Blood-brain barrier (BBB) P-glycoprotein activity is rapidly reduced by vascular endothelial growth factor (VEGF) acting via Src and by tumor necrosis factor-alpha acting via protein kinase C (PKC)beta1. To probe underlying mechanism(s), we developed an in vivo, immunoblot-based proteinase K (PK) protection assay to assess the changes in the P-glycoprotein content of the BBB's luminal membrane.

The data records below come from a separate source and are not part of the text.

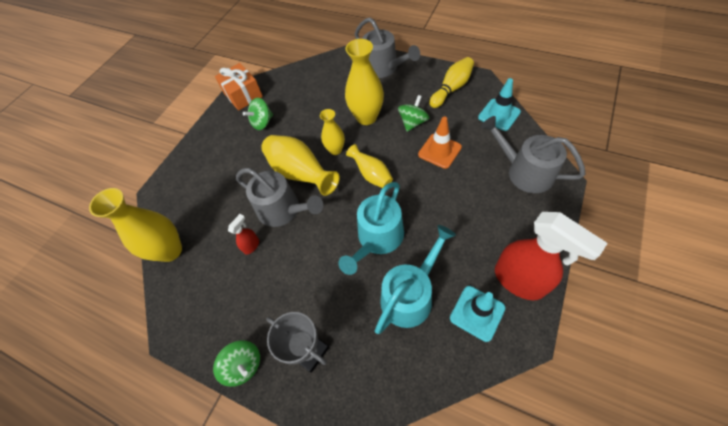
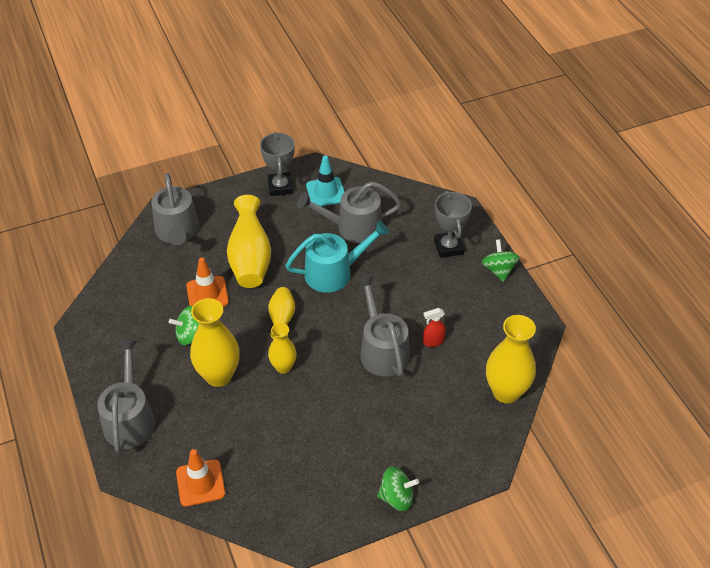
camera: 145 degrees left, 10 degrees down
(243, 95) = (302, 526): orange gift -> none
(262, 122) = (317, 462): green spinning top -> green spinning top (397, 497)
(300, 174) = (336, 370): yellow vase -> yellow vase (250, 259)
(313, 74) = (200, 483): none -> orange traffic cone
(410, 295) = (353, 227): turquoise watering can -> grey watering can
(451, 89) = (114, 337): yellow bowling pin -> none
(499, 115) = (121, 282): turquoise traffic cone -> none
(519, 281) = (280, 187): red spray bottle -> grey trophy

Infusion of PK into the brain vasculature selectively cleaved luminal membrane P-glycoprotein, leaving intracellular proteins intact. Intracerebroventricular injection of VEGF partially protected P-glycoprotein from proteolytic cleavage, consistent with transporter internalization. Activation of PKCbeta1 did not protect P-glycoprotein. Thus, VEGF and PKCbeta1 reduce P-glycoprotein activity by distinct mechanisms.

Figure 1

Proteinase K (PK) cleaves luminal membrane proteins in situ. (A) Representative blots of capillary proteins isolated from rats perfused with the concentration of PK indicated. (B) Densitometry of blots represented in (A). Immunoreactivity for P-glycoprotein and multidrug resistance-related protein 2 (Mrp2) significantly decreased with increasing concentration of PK. Immunoreactivity for the Na,K-ATPase α1 subunit (expressed primarily on the abluminal membrane) was unchanged. Data are mean relative band densities for the proteins indicated normalized to relative band densities for β-actin±s.e.m. Significance is determined by one-way analysis of variance with a Neuman–Keuls post hoc test. ^*P<0.05, n=3 for all experiments. (C) Proteinase K cleaves actin in permeabilized brain capillaries. Inclusion of the cell permeabilizing detergent Triton X-100 (TX, 0.1%) in the perfusate together with PK (60 U/mL) facilitates cleavage of actin, as seen by the low molecular weight band recognized by the actin antibody. Note that the lower molecular weight band is not present in any other condition.

Figure 2

Intracerebroventricular injection of vascular endothelial growth factor (VEGF) internalizes P-glycoprotein at the blood–brain barrier (BBB). (A) Animals were given an ICV injection of either VEGF or artificial cerebrospinal fluid (CON) before undergoing perfusion with proteinase K (PK). Capillaries were isolated from the hemispheres ipsilateral to the injection site. The VEGF treatment was associated with a significant (P<0.05) increase in immunoreactivity for P-glycoprotein after PK perfusion, indicating that P-glycoprotein was less available for cleavage by PK and implying that P-glycoprotein is internalized in response to VEGF. (B) The VEGF does not induce protection of multidrug resistance-related protein 2 (Mrp2) from proteolysis by PK. (C) Infusion of the protein kinase C (PKC)βI activating phorbol ester 12-deoxyphorbol-13-phenylacetate-20-acetate (dPPA) to the cerebral microvasculature before PK infusion has no effect on P-glycoprotein immunoreactivity. Representative blots are shown, each histogram shows mean normalized band densities±s.e.m. from three separate experiments. Significance is determined by Student's t-test; ^*P<0.05.